Copy the lines below word for word, leaving out the pictures.

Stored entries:

※

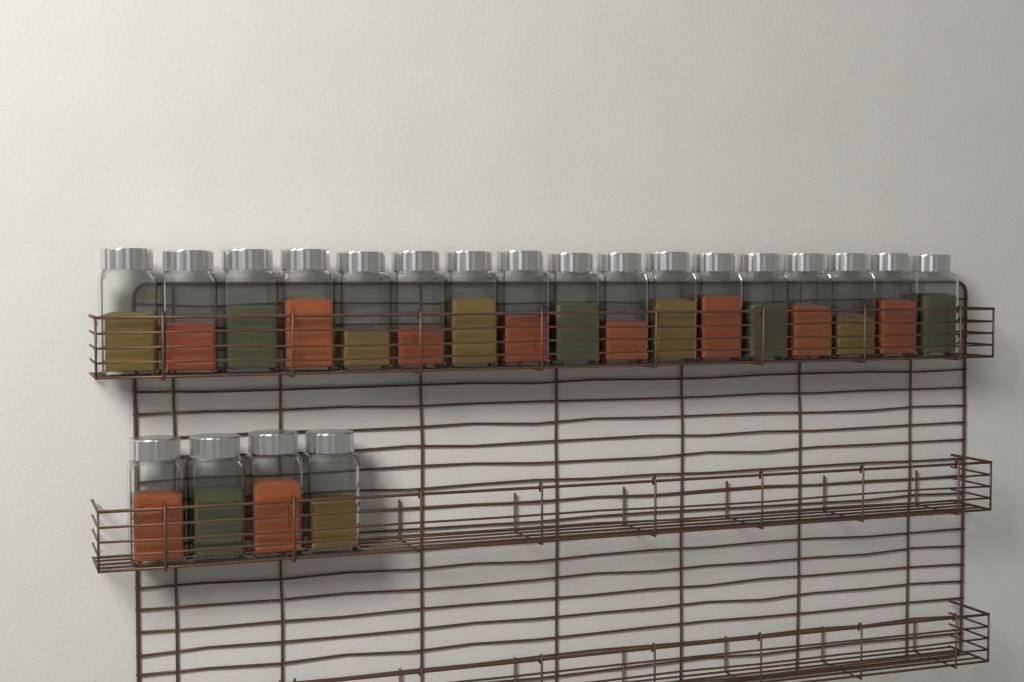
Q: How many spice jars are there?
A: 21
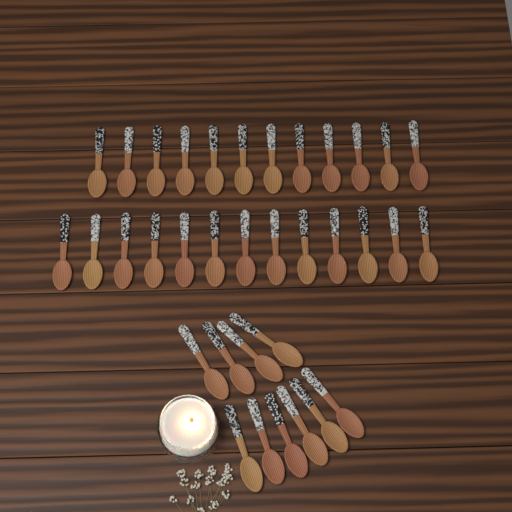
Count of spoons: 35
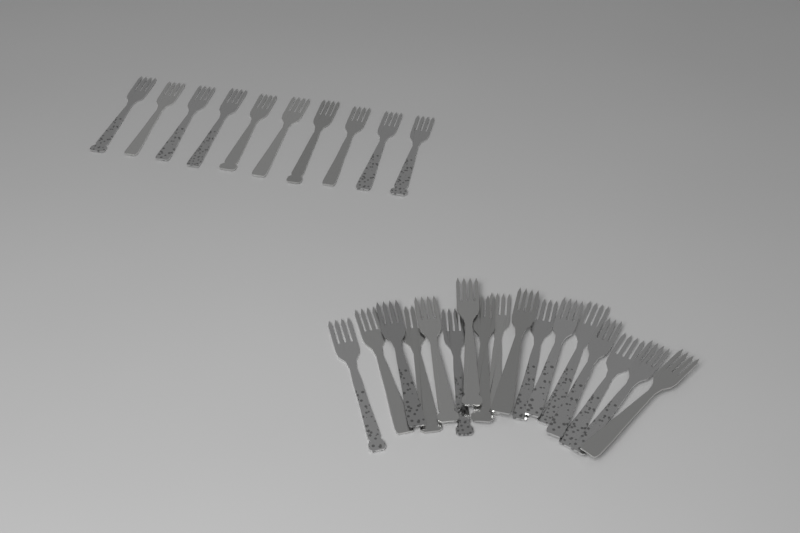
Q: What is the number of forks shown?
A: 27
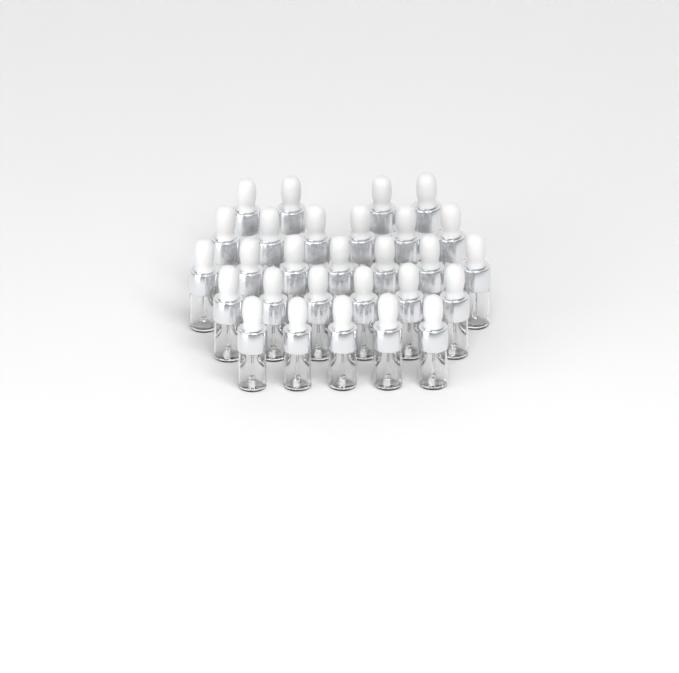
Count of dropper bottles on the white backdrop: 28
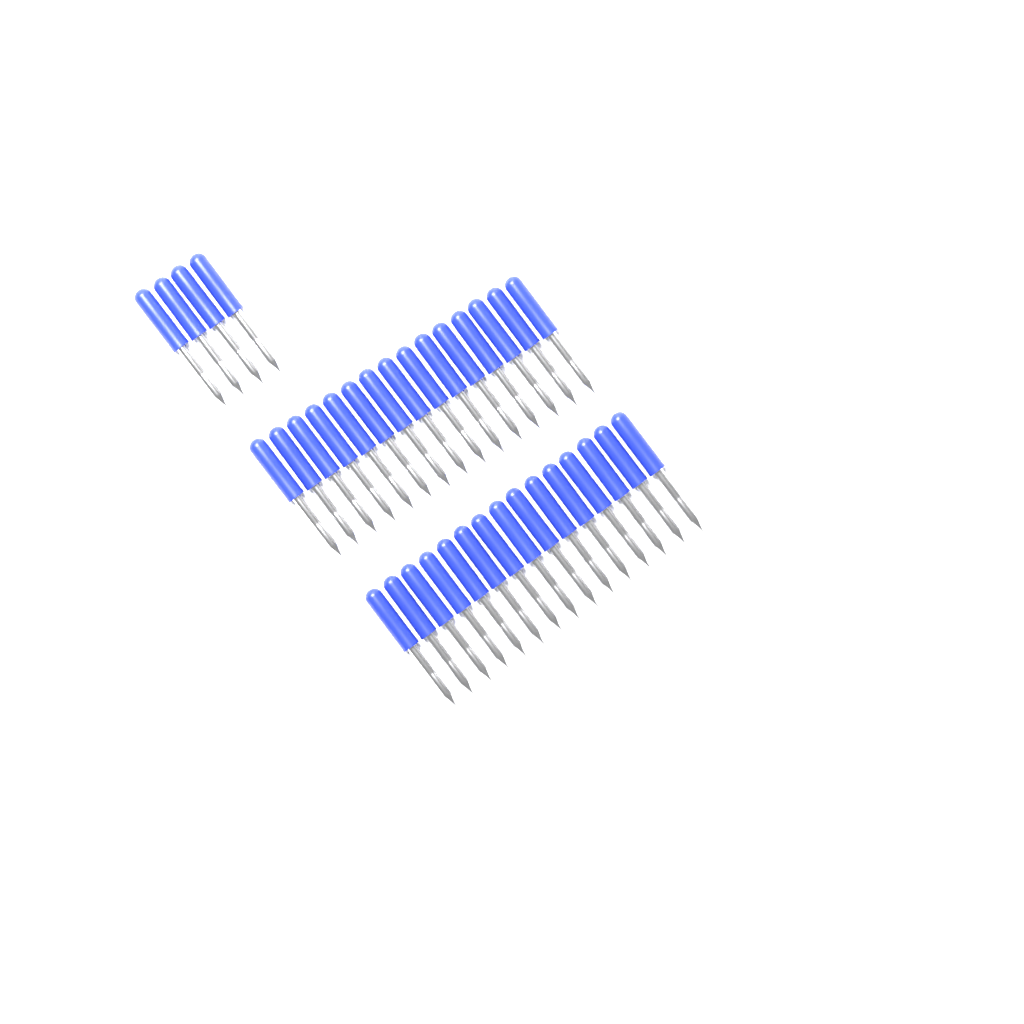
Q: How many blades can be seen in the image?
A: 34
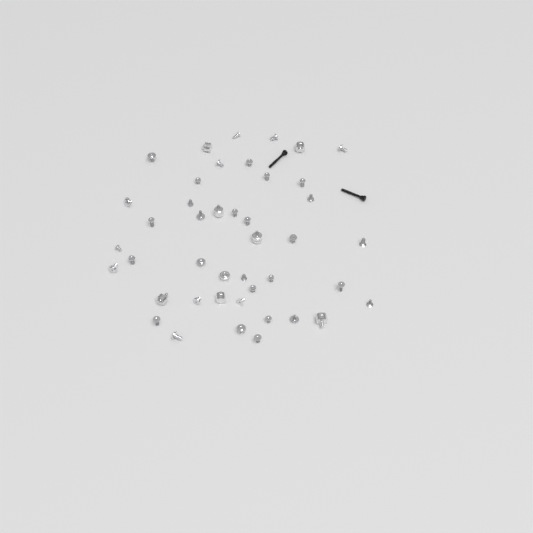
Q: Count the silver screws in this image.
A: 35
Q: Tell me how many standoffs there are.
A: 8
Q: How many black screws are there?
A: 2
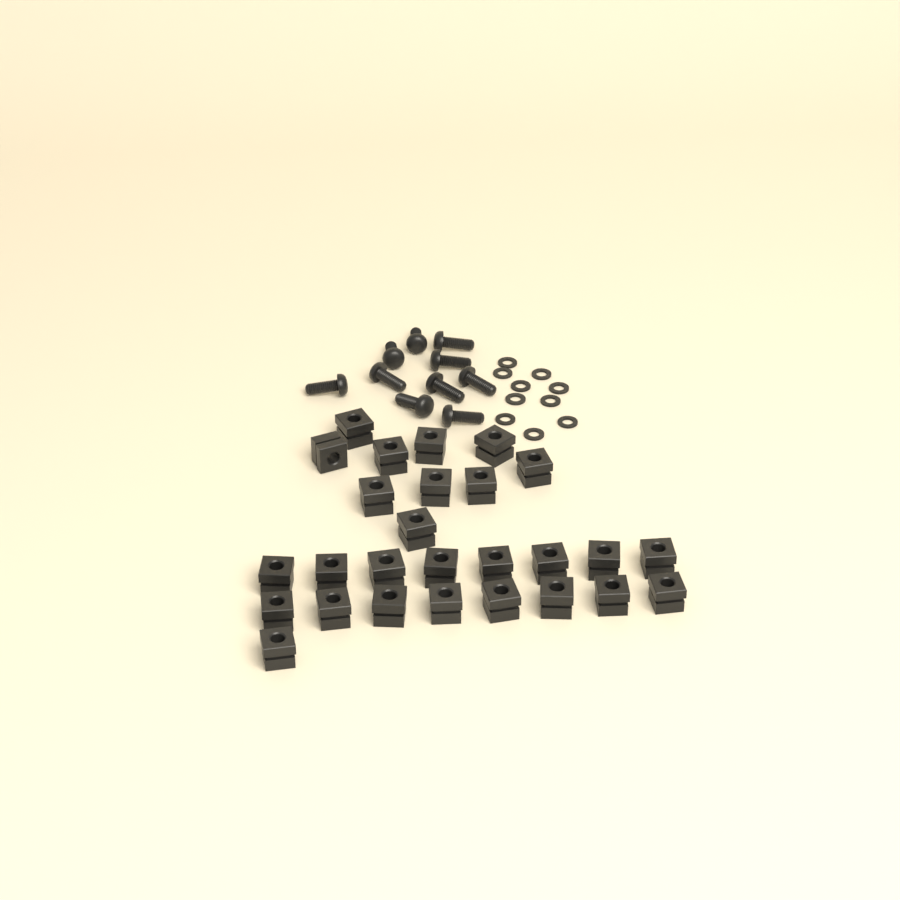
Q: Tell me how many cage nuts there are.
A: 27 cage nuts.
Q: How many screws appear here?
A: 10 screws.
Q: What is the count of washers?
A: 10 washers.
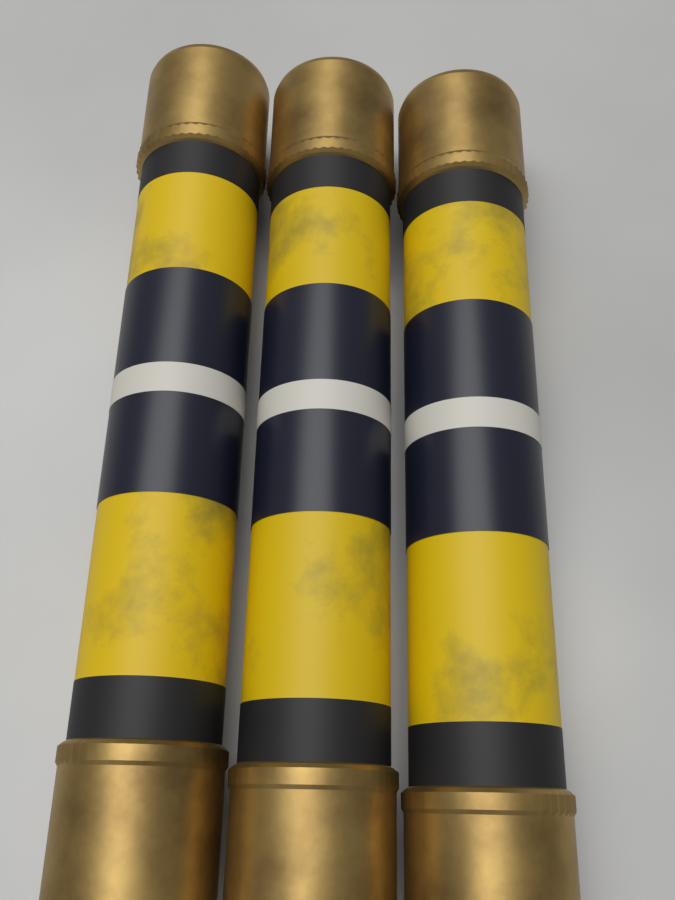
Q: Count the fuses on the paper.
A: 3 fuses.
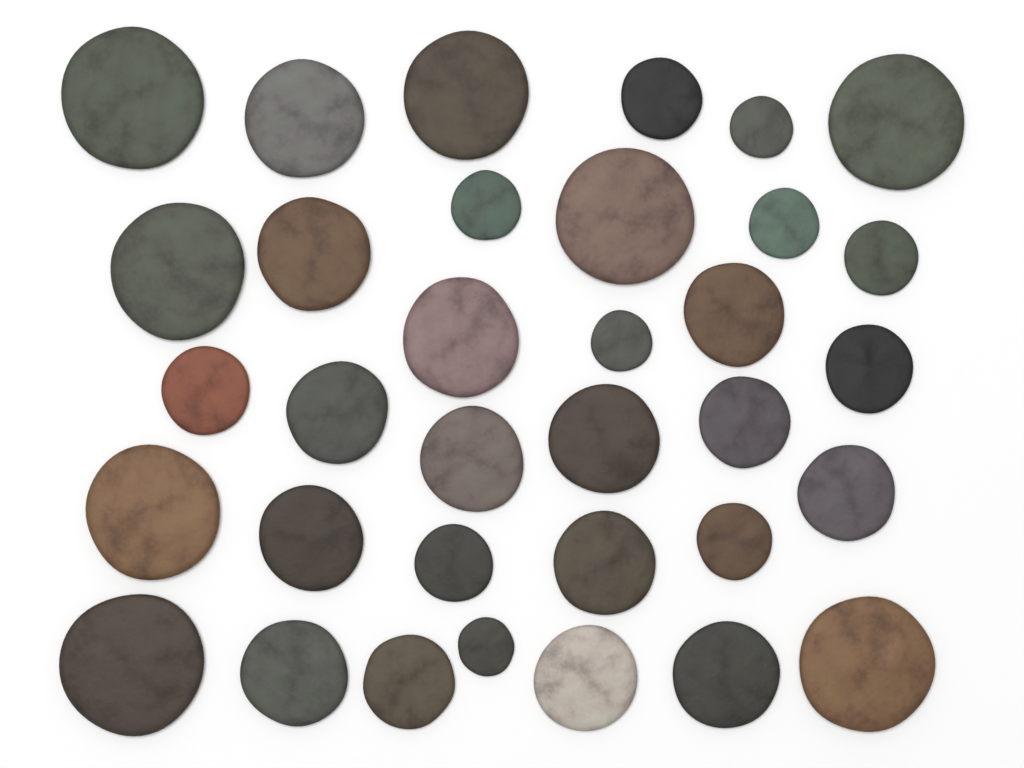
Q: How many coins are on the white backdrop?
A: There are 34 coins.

※

> **The output**:
Q: How many spice jars are there?
A: 21
Count of spoons: 35
Q: What is the number of forks shown?
A: 27
Count of dropper bottles on the white backdrop: 28
Q: How many blades can be seen in the image?
A: 34
Q: Count the silver screws in this image.
A: 35
Q: Tell me how many standoffs there are.
A: 8
Q: How many black screws are there?
A: 2
Q: Tell me how many cage nuts there are.
A: 27 cage nuts.
Q: How many screws appear here?
A: 10 screws.
Q: What is the count of washers?
A: 10 washers.
Q: Count the fuses on the paper.
A: 3 fuses.
Q: How many coins are on the white backdrop?
A: There are 34 coins.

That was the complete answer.